### PROVIDED INFORMATION
========

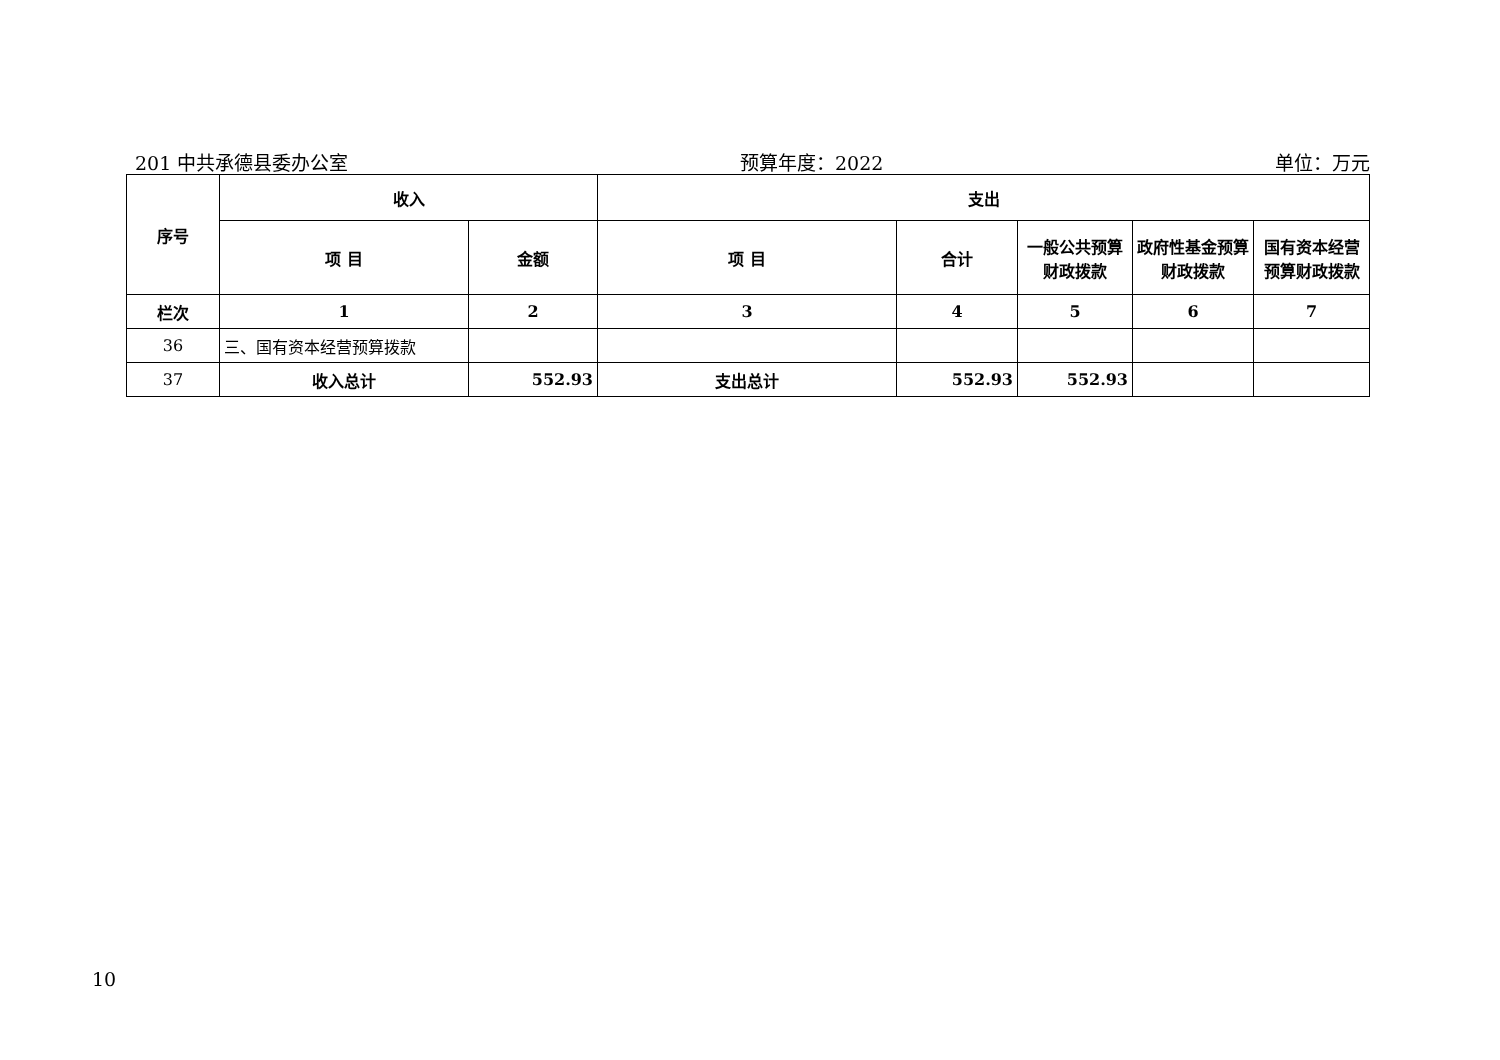201 中共承德县委办公室 预算年度：2022 单位：万元
| 序号 | 收入 | | 支出 | | | | |
| --- | --- | --- | --- | --- | --- | --- | --- |
| | 项 目 | 金额 | 项 目 | 合计 | 一般公共预算财政拨款 | 政府性基金预算财政拨款 | 国有资本经营预算财政拨款 |
| 栏次 | 1 | 2 | 3 | 4 | 5 | 6 | 7 |
| 36 | 三、国有资本经营预算拨款 | | | | | | |
| 37 | 收入总计 | 552.93 | 支出总计 | 552.93 | 552.93 | | |
10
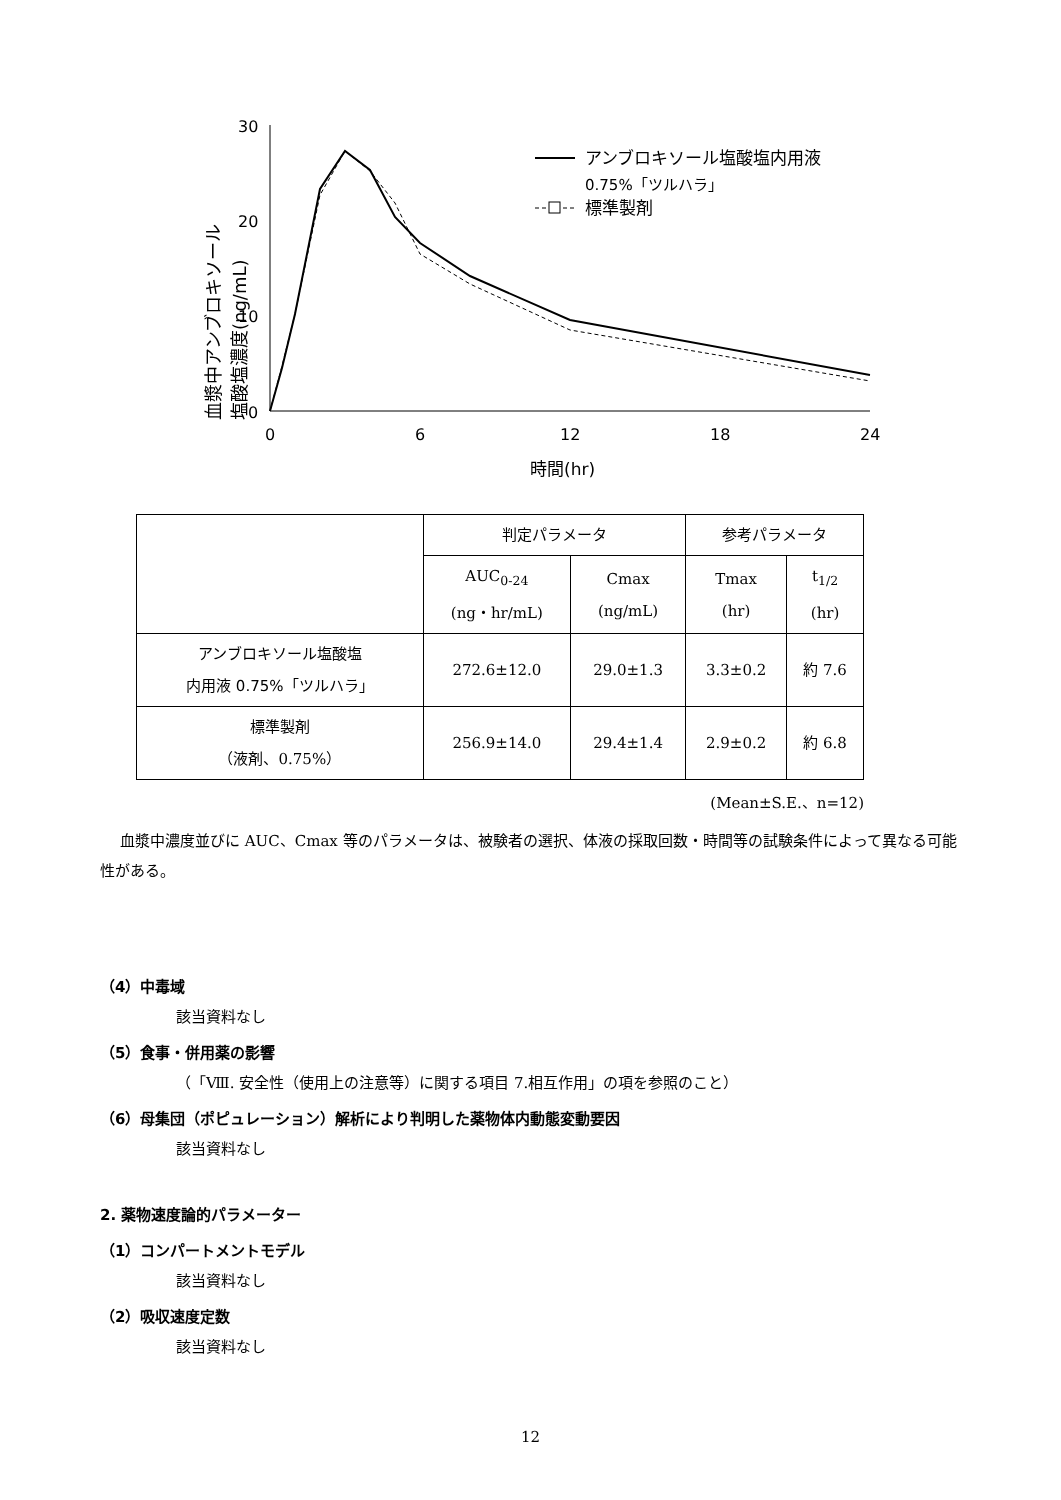血漿中アンブロキソール
塩酸塩濃度(ng/mL)
30
20
10
0
0
6
12
18
24
時間(hr)
アンブロキソール塩酸塩内用液
0.75%「ツルハラ」
標準製剤
| | 判定パラメータ | | 参考パラメータ | |
| --- | --- | --- | --- | --- |
| | AUC<sub>0-24</sub> (ng・hr/mL) | Cmax (ng/mL) | Tmax (hr) | t<sub>1/2</sub> (hr) |
| アンブロキソール塩酸塩 内用液 0.75%「ツルハラ」 | 272.6±12.0 | 29.0±1.3 | 3.3±0.2 | 約 7.6 |
| 標準製剤 （液剤、0.75%） | 256.9±14.0 | 29.4±1.4 | 2.9±0.2 | 約 6.8 |
(Mean±S.E.、n=12)
血漿中濃度並びに AUC、Cmax 等のパラメータは、被験者の選択、体液の採取回数・時間等の試験条件によって異なる可能性がある。
（4）中毒域
該当資料なし
（5）食事・併用薬の影響
（「Ⅷ. 安全性（使用上の注意等）に関する項目 7.相互作用」の項を参照のこと）
（6）母集団（ポピュレーション）解析により判明した薬物体内動態変動要因
該当資料なし
2. 薬物速度論的パラメーター
（1）コンパートメントモデル
該当資料なし
（2）吸収速度定数
該当資料なし
12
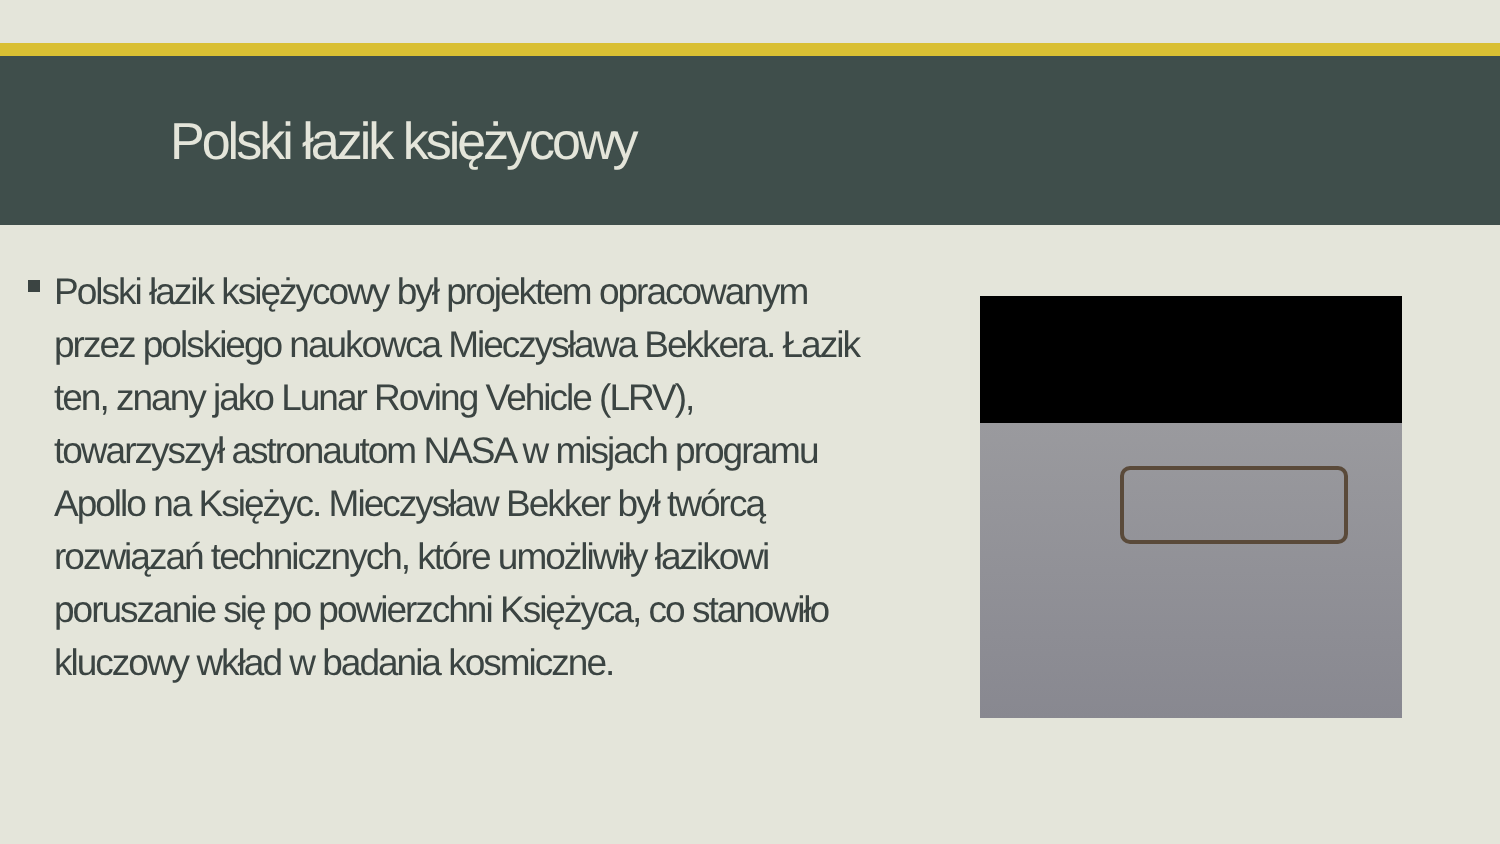Polski łazik księżycowy
Polski łazik księżycowy był projektem opracowanym przez polskiego naukowca Mieczysława Bekkera. Łazik ten, znany jako Lunar Roving Vehicle (LRV), towarzyszył astronautom NASA w misjach programu Apollo na Księżyc. Mieczysław Bekker był twórcą rozwiązań technicznych, które umożliwiły łazikowi poruszanie się po powierzchni Księżyca, co stanowiło kluczowy wkład w badania kosmiczne.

========

### TASK PROMPT
Set down word for word the lines from the first entry through the line with "3.3±0.2 | 約 7.6 |", both included, omitting pictures.

### RESULT OF THIS EXERCISE
201 中共承德县委办公室 预算年度：2022 单位：万元
| 序号 | 收入 | | 支出 | | | | |
| --- | --- | --- | --- | --- | --- | --- | --- |
| | 项 目 | 金额 | 项 目 | 合计 | 一般公共预算财政拨款 | 政府性基金预算财政拨款 | 国有资本经营预算财政拨款 |
| 栏次 | 1 | 2 | 3 | 4 | 5 | 6 | 7 |
| 36 | 三、国有资本经营预算拨款 | | | | | | |
| 37 | 收入总计 | 552.93 | 支出总计 | 552.93 | 552.93 | | |
10
血漿中アンブロキソール
塩酸塩濃度(ng/mL)
30
20
10
0
0
6
12
18
24
時間(hr)
アンブロキソール塩酸塩内用液
0.75%「ツルハラ」
標準製剤
| | 判定パラメータ | | 参考パラメータ | |
| --- | --- | --- | --- | --- |
| | AUC<sub>0-24</sub> (ng・hr/mL) | Cmax (ng/mL) | Tmax (hr) | t<sub>1/2</sub> (hr) |
| アンブロキソール塩酸塩 内用液 0.75%「ツルハラ」 | 272.6±12.0 | 29.0±1.3 | 3.3±0.2 | 約 7.6 |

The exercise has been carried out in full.